La tonalité de ma voix me surprit. Elle avait étrangement résonné entre les murs de pierre, comme lors d’une discussion tardive, un peu empâtée et assourdie. Il faisait presque froid, mes cordes vocales devaient être engourdies. Ma mère me tendit la lampe puis commença à s’agenouiller, un sac poubelle à la main. Une angoisse intense me saisit, voulait-elle tout jeter ? Pourquoi aurait-elle voulu faire ça ? Même des objets parfaitement inconnus avaient une âme et on ne pouvait pas les jeter aux pourceaux comme de vulgaires débris périmés ! Et voilà que ces objets-là venaient de notre maison, de notre famille, de nos propres existences ! Je ne pouvais pas supporter que ces images soient gaspillées sans avoir au moins pris le temps de leur rendre un dernier hommage.

  • Tu ne comptes quand même pas jeter tout ça ?
  • Et que veux-tu que j’en fasse ! Grogna ma mère. On ne va quand même pas tout garder.

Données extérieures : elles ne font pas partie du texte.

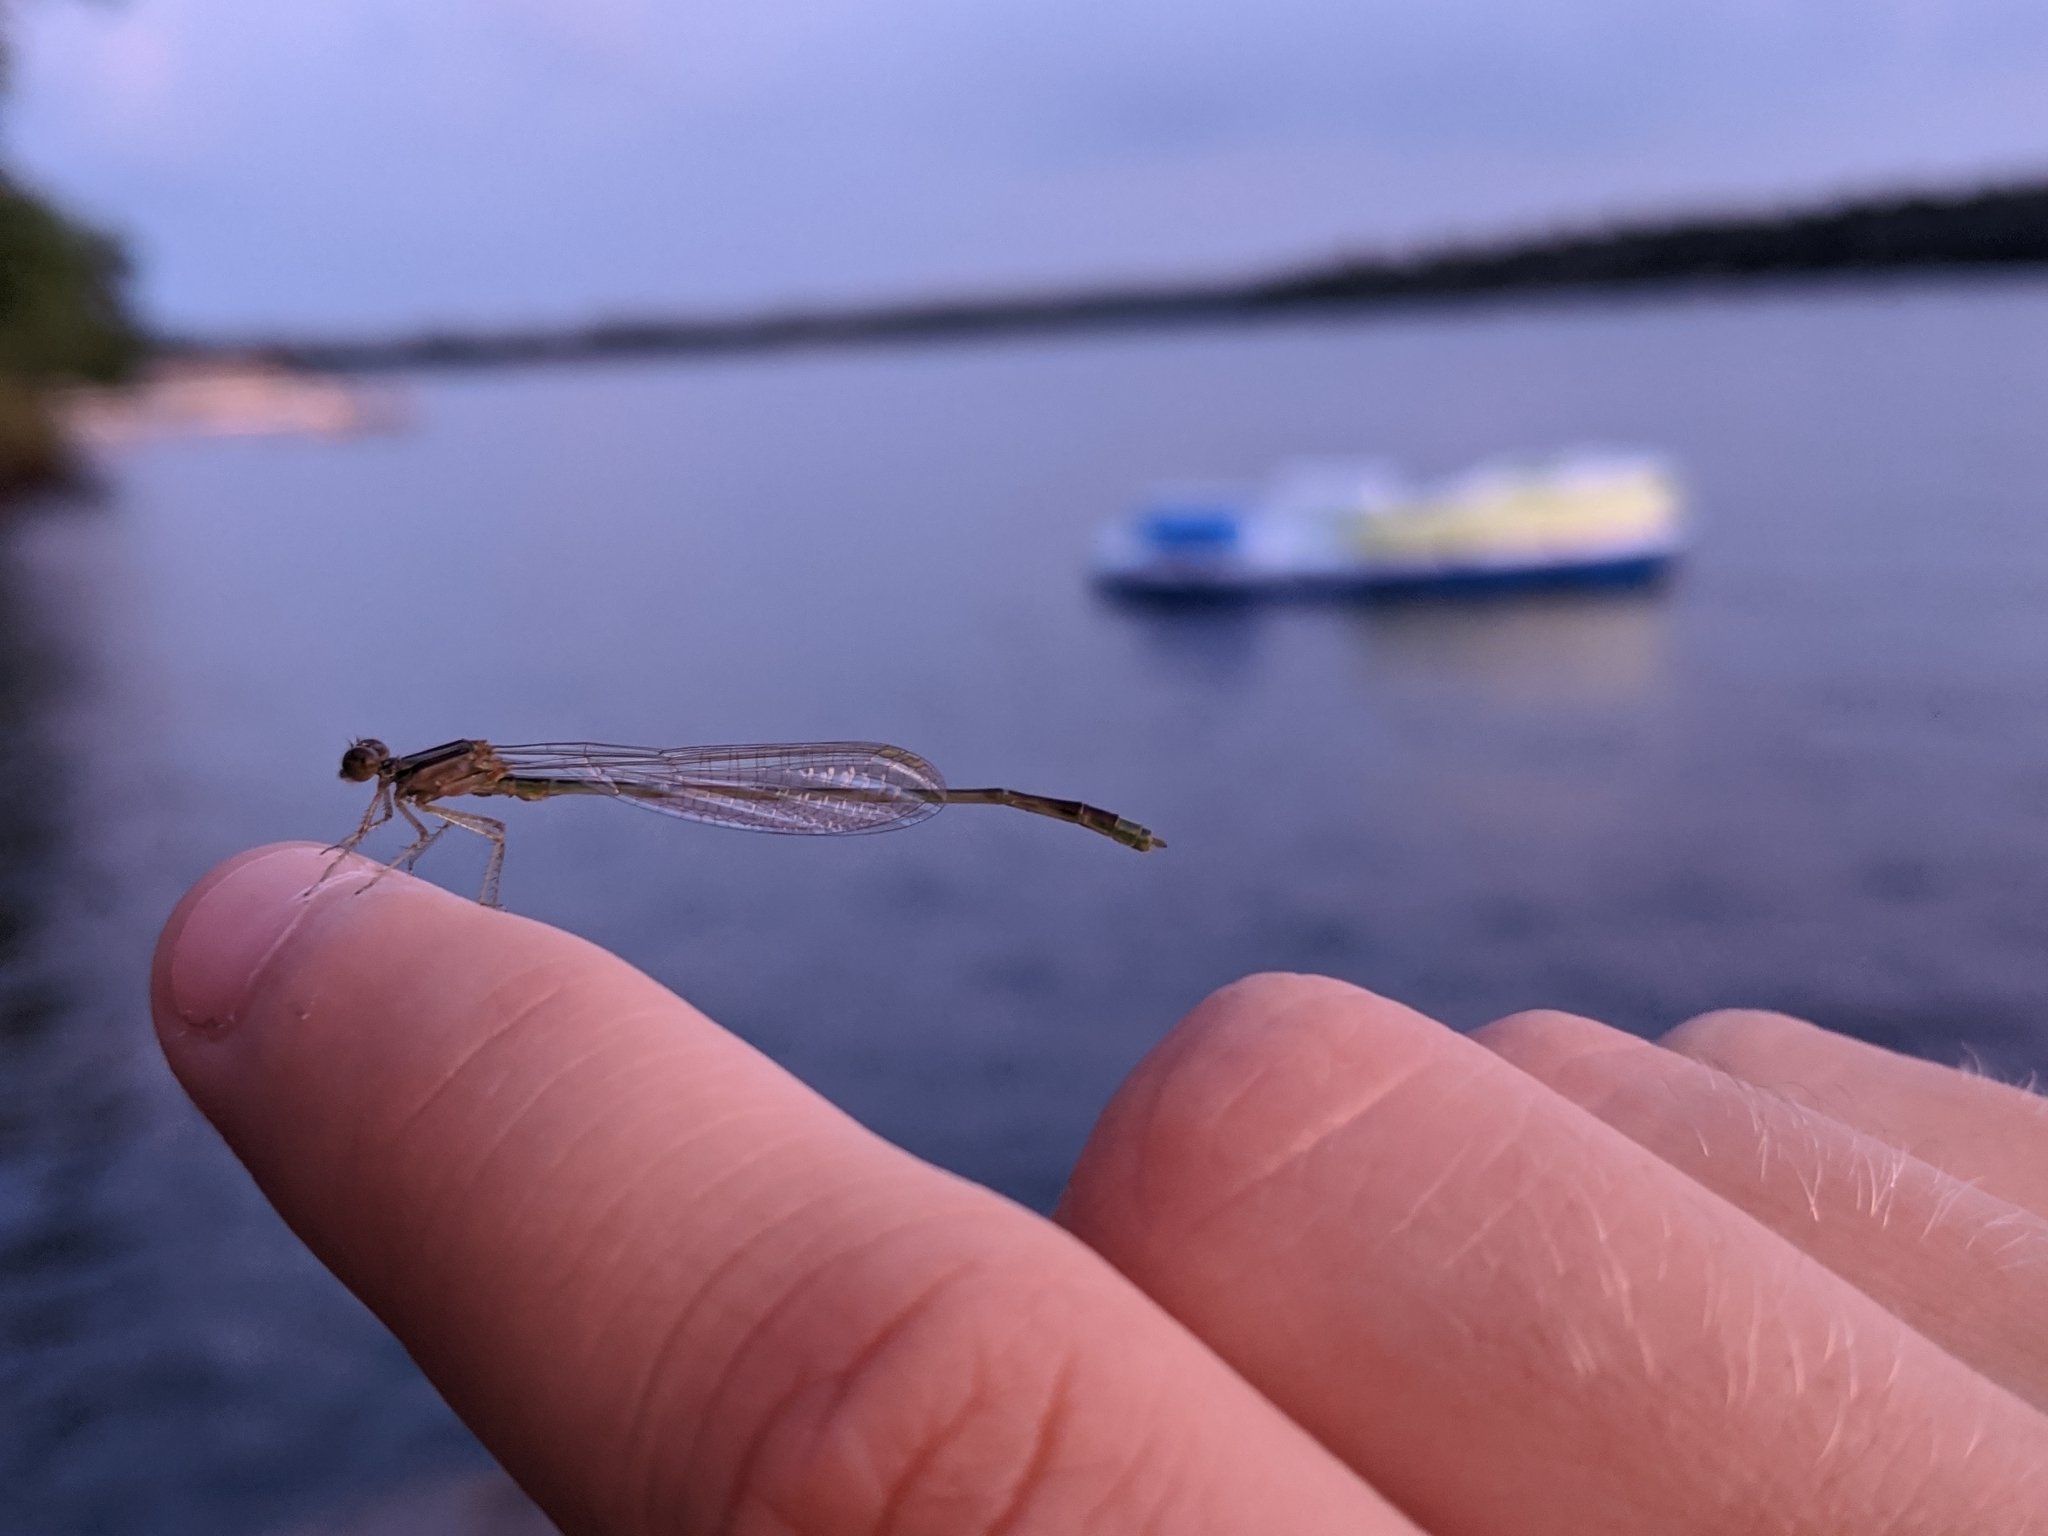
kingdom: Animalia
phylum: Arthropoda
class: Insecta
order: Odonata
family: Coenagrionidae
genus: Enallagma
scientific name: Enallagma signatum
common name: Orange bluet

Regarde, la moitié sont totalement loupées ! Et de toute façon il faut les mettre ailleurs, je ne vais certainement pas m’encombrer de cette vieille malle pour déménager !
  • Laisse-moi faire le tri. S’il te plait. On peut la sortir de la cave au moins ?

     La malle en effet n’était pas si volumineuse, mais le matériau ainsi que son contenu lui donnaient un certain poids qui me faisait craindre de me briser le dos si j’essayais de la sortir seule par l’échelle. Ma mère me répondit de manière charmante, en jetant le sac poubelle sur mes pieds avant de sortir en soupirant. Ce qui voulait dire, en traduction plus littéraire, « démerde-toi puisque tu veux me faire chier ». Ma mère était parfois assez puérile. Nous avions une relation particulière et la situation en était arrivée à ce qu’elle me considère comme son égale. C’était elle qui devait tirer le meilleur bénéfice de cette situation. Elle pouvait se dispenser d’avoir une attitude autoritaire et acceptait facilement de me faire subir ses humeurs en s’en excusant quelques heures après. Comme des colocataires, nous faisions ensemble la cuisine et nous sortions parfois au bar. Mais lorsqu’il s’agissait de corvées ou de tâches administratives, je devais y participer tout autant qu’elle. C’était une situation qui me laissait très autonome, trop peut-être. Et voilà qu’elle m’abandonnait maintenant à mon sort, seule à la cave, dans le noir, avec une malle de dix kilos sur les bras. Je pensai d’abord à fuir vers la lumière, à quitter cette grotte pour rejoindre la vie. Mais il fallait que je reste. La tâche de trier ces photos m’incombait et il fallait en être digne. Je trouvai un petit carton vide qui trainait dans un coin, pas trop poussiéreux et surtout sans toiles d’araignées. Puis je m’agenouillais à mon tour au sol, la lampe dans la main gauche, main droite libre pour explorer ces trésors. Il fallait que je me décide sur-le-champ à propos des photos que je voulais garder. La poubelle ou le carton ? Il y en avait tellement qu’elles remplissaient la malle presque à ras-bord. J’anticipais qu’il me faudrait énormément de temps rien que pour toutes les regarder, quelques heures au moins, et cela ne comprenait même pas le temps pour juger de leur destination finale.